By Otto Spijkers
On the ICTY’s website, the indictment is summarized as follows:
Florence Hartmann was indicted for knowingly and willingly interfering with the administration of justice by disclosing information in violation of an order of the Appeals Chamber dated 20 September 2005 and an order of the Appeals Chamber dated 6 April 2006 through means of authoring for publication a book entitled Paix et Châtiment, published by Flammarion on 10 September 2007, and by authoring for publication an article entitled Vital Genocide Documents Concealed, published by the Bosnian Institute on 21 January 2008.
This summary does not mention that Florence Hartmann was the spokesperson for the Prosecutor of the ICTY from 2000 to 2006, but that is no secret.
What kind of information was disclosed?
In 2007, the International Court of Justice ruled that, on the basis of the materials before it, it was not established that the Bosnian Serb army and paramilitaries had committed the genocide in Srebrenica on the instructions, or under the direction of the Government of Serbia, nor that the Serbian leadership exercised effective control over the operations in the course of which the genocide was committed. And thus Serbia could not be held responsible for committing genocide.
Hartmann believed that if the ICJ had before it some of the evidence that was made available to the judges of the ICTY in the Milosevic Case, that the ICJ could have reached a different decision. This is what Hartmann wrote in her article Vital Genocide Documents Concealed:
If the ICJ had possessed evidence that Serbia was ‘in control’ of the Republika Srpska authorities or of the Bosnia Serbian Army, the Court would have not cleared Serbia of genocide at Srebrenica. Many believe that the transcripts or minutes of meetings of Serbia’s Supreme Defence Council (SDC) – the body in charge of the nation’s overall strategic goals and of the Yugoslav army – contain such evidence. Those same minutes were submitted as evidence in the Milosevic case before the ICTY. Judges in the Milosevic case had those minutes at their disposal when they ruled on 16 June 2004 that they ‘could be satisfied beyond reasonable doubt that the accused [i.e. Slobodan Miloševiæ, President of Serbia] was a participant in the joint criminal enterprise (which had) the aim and intention to destroy a part of the Bosnian Muslims as a group’, not only in Srebrenica but also ‘in Brcko, Prijedor, Sanski Most, Bijeljina, Kljuc and Bosanski Novi.’

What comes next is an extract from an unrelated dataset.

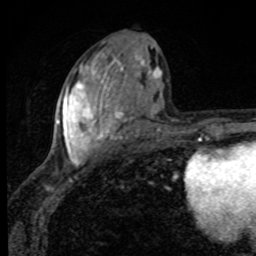
Breast MRI, one axial slice. Position 45 of 80 along the scan axis. Cropped to one breast. Dynamic contrast-enhanced series, time point 2 of 8 at this slice position (early post-contrast). 1.5 T. TE 4.2 ms, TR 7 ms. 256 × 256 image matrix. Female patient.
Outlined on this slice (semi-automatically segmented with operator editing):
- enhancing-tissue mask used for the functional tumour volume (all voxels passing the contrast-enhancement thresholds inside the analysis volume; usually the tumour): bounding box <57,46,162,165> (left, top, right, bottom; pixels)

Indictment for Contempt of the Tribunal
Hartmann was not allowed to cite this ruling, and a number of related rulings; but she did. According to the ICTY’s Rules of Procedure and Evidence,
the Tribunal in the exercise of its inherent power may hold in contempt those who knowingly and wilfully interfere with its administration of justice, including any person who […] discloses information relating to those proceedings in knowing violation of an order of a Chamber.
On 27 August 2008, the Trial Chamber of the ICTY ordered the prosecution of Hartmann on this basis. Yesterday morning she made her first appearance before the judges of the ICTY. I was not present myself, but I understand from this New York Times article that she did not enter a plea of ‘guilty’ or ‘not guilty’, and that she defended herself by arguing that her writing was ‘in the public interest and a matter of freedom of speech.’ The case will start in January 2009.